Hastalıklar vize istemiyor. Felce yol açabilen laym taşıyan keneler sınırları çoktan aşmış; artık bu kenelere Norveç ve Kanada’da, sıtma taşıyan sivrisineklere ise Güney Kore gibi ülkelerde de rastlanıyor.
BM Genel Sekreteri Ban Kimun Roma’da yapılan Dünya Gıda Güvenliği Zirvesi’nin açılışında dünyada bir milyar insanın açlık sorunuyla boğuştuğunu hatırlatıp, “Sadece bugün itibarıyla 17 bin çocuk açlıktan ölecek. Her beş saniyede bir çocuk, yılda altı milyon çocuk açlık yüzünden can veriyor” dedi.
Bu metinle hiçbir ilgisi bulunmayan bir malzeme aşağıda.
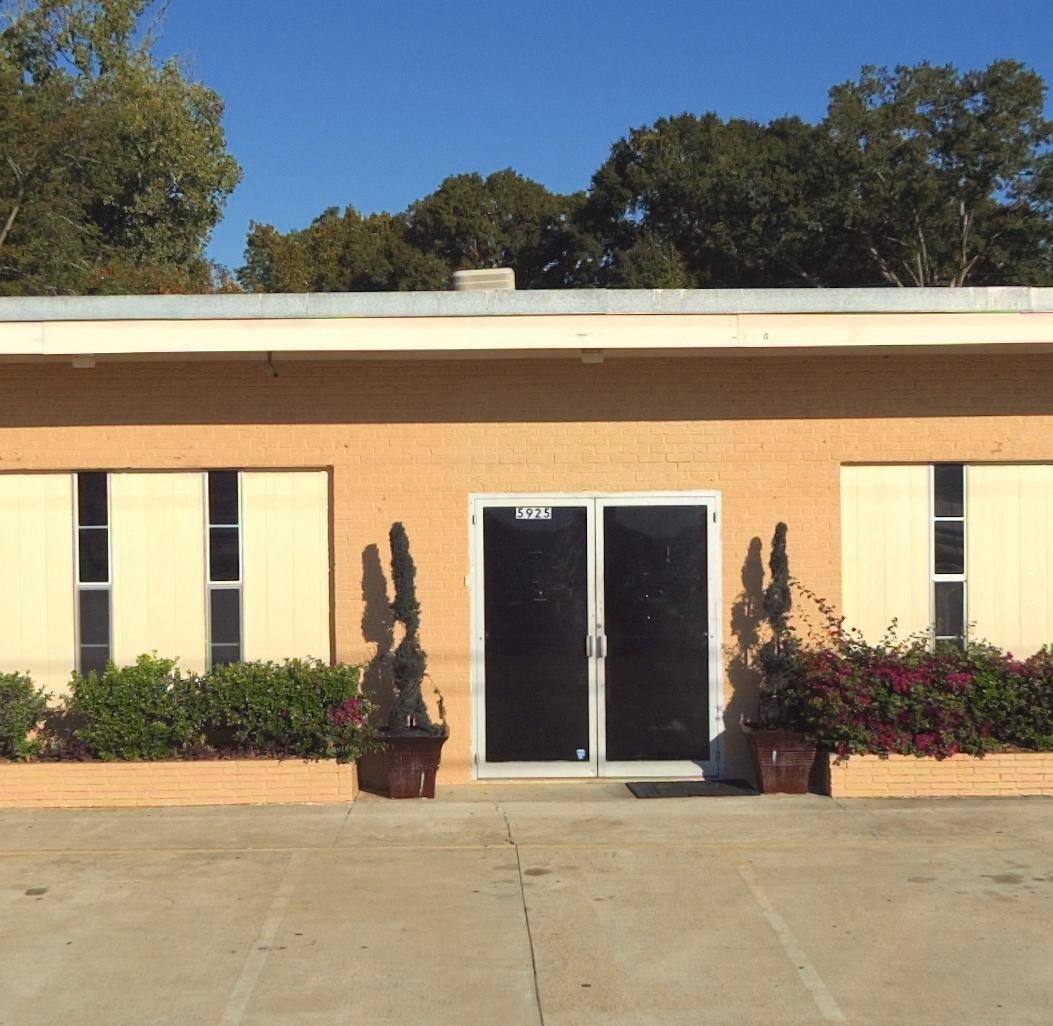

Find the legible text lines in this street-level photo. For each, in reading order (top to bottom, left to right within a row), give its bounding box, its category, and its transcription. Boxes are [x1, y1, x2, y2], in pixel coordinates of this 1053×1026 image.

[515, 506, 553, 520] StreetNumber: 5925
Yeni bir araştırma Avrupa’da son buzul çağının sanıldığı gibi 10 yıllık bir süreç içinde olmadığını, sadece altı ay içinde gerçekleştiğini ortaya çıkardı. Araştırmanın başkanı jeoloji profesörü William Patterson Kuzey Yarımküre’nin Körfez akıntısının aniden yavaşlamasıyla donduğunu, buzulların kuzey kutbundan yüzlerce kilometre güneye yayıldığını söyledi. “Bu olay Britanya’yı alıp birkaç ay içinde kuzey kutbuna götürüp bırakmak gibi bir şey” dedi. Patterson’ın araştırma yaptığı gölden elde ettiği sonuçlara göre, ısı birdenbire düşmüş ve göldeki bitki ve hayvanlar birkaç ay içinde hızla yok olmuş. Bazı bilim insanlarına bakılırsa, bugün de durum çok farklı olmayabilir; Grönland buzulları erirse okyanus akıntılarını bozabilir ve bu durum benzer bir etki yaratabilir.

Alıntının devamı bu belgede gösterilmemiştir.